Das besondere Verhältnis Deutschlands zu Israel ist auch eine Konsequenz aus dem Holocaust
Der Antrag des Mannes auf den deutschen Pass wurde dann schriftlich abgelehnt. Es sei nicht klar, dass er sich zu den Werten des Grundgesetzes bekenne. Die Frage nach der Haltung zu Israel war dafür aus Sicht der Behörde relevant – auch wenn das reformierte Staatsangehörigkeitsgesetz zu diesem Zeitpunkt noch gar nicht wirksam geworden war. Das Regensburger Gericht hat dies jetzt im Rückblick noch einmal bekräftigt. Denn nach der neuen, seit Juni 2024 geltenden Rechtslage sei erst recht klar, dass zu den Werten des Grundgesetzes auch die Verantwortung für den Schutz jüdischen Lebens gehöre.

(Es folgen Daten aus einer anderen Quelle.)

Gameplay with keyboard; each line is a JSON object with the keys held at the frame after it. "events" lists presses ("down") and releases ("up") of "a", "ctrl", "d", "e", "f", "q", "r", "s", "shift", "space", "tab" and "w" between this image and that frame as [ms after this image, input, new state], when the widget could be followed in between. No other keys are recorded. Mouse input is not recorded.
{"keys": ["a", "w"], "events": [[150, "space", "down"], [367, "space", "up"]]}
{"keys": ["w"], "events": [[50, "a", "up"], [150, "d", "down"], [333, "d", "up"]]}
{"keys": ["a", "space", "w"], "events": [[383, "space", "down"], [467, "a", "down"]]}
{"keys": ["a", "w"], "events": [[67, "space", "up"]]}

Zur Begründung schreibt das Gericht, dass die Staatsgründung Israels im Mai 1948 infolge eines Beschlusses der UN-Vollversammlung von 1947 eine „wesentliche Konsequenz“ aus dem Holocaust sei. Das Gericht zitiert aus Israels Unabhängigkeitserklärung: „Die Katastrophe, die in unserer Zeit über das jüdische Volk hereinbrach und in Europa Millionen von Juden vernichtete, bewies unwiderleglich aufs Neue, dass das Problem der jüdischen Heimatlosigkeit durch die Wiederherstellung des jüdischen Staates im Lande Israel gelöst werden muss.“
Eine besondere Wendung hat der Regensburger Fall kurzzeitig noch genommen, weil der Mann versuchte, seine Aussagen nachträglich zu ändern. „Ich akzeptiere Menschen jüdischen Glaubens. Ich anerkenne ebenfalls den Staat Israel nach Oslo-Friedensprozess“, schob er schriftlich nach. Dies hielt die Behörde aber nicht für glaubwürdig, wie auch das Gericht. Bei der Prüfung der inneren Haltung zur freiheitlich-demokratischen Grundordnung genügt „kein Lippenbekenntnis“, heißt es in den offiziellen Anwendungshinweisen des Bundesinnenministeriums.